Technologiemix offenbar entscheidend
"Obwohl Deutschland das Land mit den meisten eingereichten Patentanmeldungen in Europa ist, zeigt unsere Studie, dass die Erfinderinnenquote besonders gering ist", sagte Rudyk der Nachrichtenagentur AFP.
Zum schwachen deutschen Abschneiden trage auch hier der Technologiemix bei: In der Bundesrepublik liege er stärker auf Maschinenbau und Elektrotechnik. Diese beiden Bereiche haben mit europaweit 5,2 beziehungsweise 7,3 Prozent deutlich unterdurchschnittliche Frauenanteile bei den Patentanmeldungen.
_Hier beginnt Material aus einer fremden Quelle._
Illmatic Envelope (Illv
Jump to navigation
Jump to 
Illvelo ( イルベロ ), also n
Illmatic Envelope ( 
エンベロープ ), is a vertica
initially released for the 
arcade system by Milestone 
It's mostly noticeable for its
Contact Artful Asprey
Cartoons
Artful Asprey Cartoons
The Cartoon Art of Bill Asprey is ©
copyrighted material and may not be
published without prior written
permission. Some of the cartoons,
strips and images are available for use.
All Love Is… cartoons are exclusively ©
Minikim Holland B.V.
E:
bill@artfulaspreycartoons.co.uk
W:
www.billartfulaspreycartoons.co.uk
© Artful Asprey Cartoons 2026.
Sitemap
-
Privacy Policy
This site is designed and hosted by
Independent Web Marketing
In Spanien und Portugal hingegen, wo rund ein Viertel der Erfinder von Patenten Frauen sind, seien Chemie und Pharmazie vorherrschend. In diesen Bereichen ist der Anteil der Erfinderinnen am höchsten. "Doch auch wenn man diese Aspekte berücksichtigt, bleibt die Lücke zu anderen europäischen Ländern bestehen."
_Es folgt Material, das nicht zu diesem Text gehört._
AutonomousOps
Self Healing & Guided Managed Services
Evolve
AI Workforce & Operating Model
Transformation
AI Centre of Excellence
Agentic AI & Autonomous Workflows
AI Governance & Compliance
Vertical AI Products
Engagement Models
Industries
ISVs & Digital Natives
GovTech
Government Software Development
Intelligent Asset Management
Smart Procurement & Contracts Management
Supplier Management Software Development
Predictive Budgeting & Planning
Höherer Anteil in der akademischen Forschung
Zudem haben in Deutschland Privatunternehmen einen überdurchschnittlichen Anteil an den Patentanmeldungen - bei ihnen ist der Frauenanteil allerdings niedriger als bei Hochschulen und öffentlichen Einrichtungen. "Das hängt damit zusammen, dass sich akademische Forschung häufig in jenen technologischen Sparten abspielt, in denen viele Frauen unterwegs sind, wie zum Beispiel Chemie, Biotechnologie und Arzneimittel", sagte Rudyk. "Außerdem scheinen Frauen eine Präferenz zu haben, in öffentlichen Einrichtungen zu arbeiten."
Selbst die Hochschulen und öffentlichen Einrichtungen in Deutschland schneiden jedoch unterdurchschnittlich ab: Liegt der Frauenanteil an den Erfindern bei ihnen europaweit bei 19,4 Prozent, sind es in Deutschland nur 13,7 Prozent.
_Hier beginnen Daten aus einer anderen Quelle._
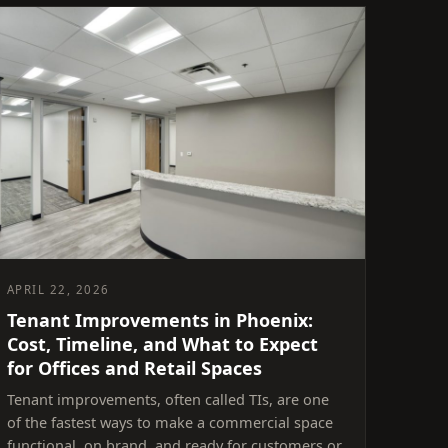
APRIL 22, 2026
Tenant Improvements in Phoenix:
Cost, Timeline, and What to Expect
for Offices and Retail Spaces
Tenant improvements, often called TIs, are one
of the fastest ways to make a commercial space
functional, on brand, and ready for customers or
"Zunehmende Hindernisse mit jeder Laufbahnstufe"
Das EPA untersuchte die Patentanmeldungen zwischen 1978 und 2019. Der Frauenanteil ist in dieser Zeit kräftig gestiegen - Ende der 1970er-Jahre lag er noch bei zwei Prozent. Es bleibe aber "ein starkes geschlechterspezifisches Gefälle", erklärte das Patentamt. "Der Anteil der Erfinderinnen liegt auch weit unter jenem der Forscherinnen und Absolventinnen der Natur- und Ingenieurwissenschaften."
Die Studie zeige Lücken, die geschlossen werden müssten, "um das volle Potenzial von Erfinderinnen in Europa auszuschöpfen", sagte EPA-Präsident António Campinos. "Wenngleich in den letzten Jahrzehnten einige Fortschritte erzielt worden sind, muss noch mehr getan werden, um die Teilhabe von Frauen im Patentbereich zu stärken." Die Förderung von Frauen bei Wissenschaft und Innovation sei eine große Herausforderung für Europa und ein Schlüsselfaktor für die Zukunfts- und Wettbewerbsfähigkeit.
Vorschläge, den Missstand zu ändern, macht die Studie des EPA nicht. Das Patentamt erklärte, die Ergebnisse wiesen auf eine sogenannte Leaking-Pipeline hin: Bei den Beschäftigten insgesamt in Deutschland sei der Frauenanteil noch sehr hoch, auch bei Promovierten in den naturwissenschaftlichen Fächern und Beschäftigten in Forschung und Entwicklung. Der niedrige Erfinderinnenanteil nicht nur in Deutschland zeige, dass Frauen "mit jeder Laufbahnstufe" in naturwissenschaftlichen Berufen "auf zunehmende Hindernisse stoßen".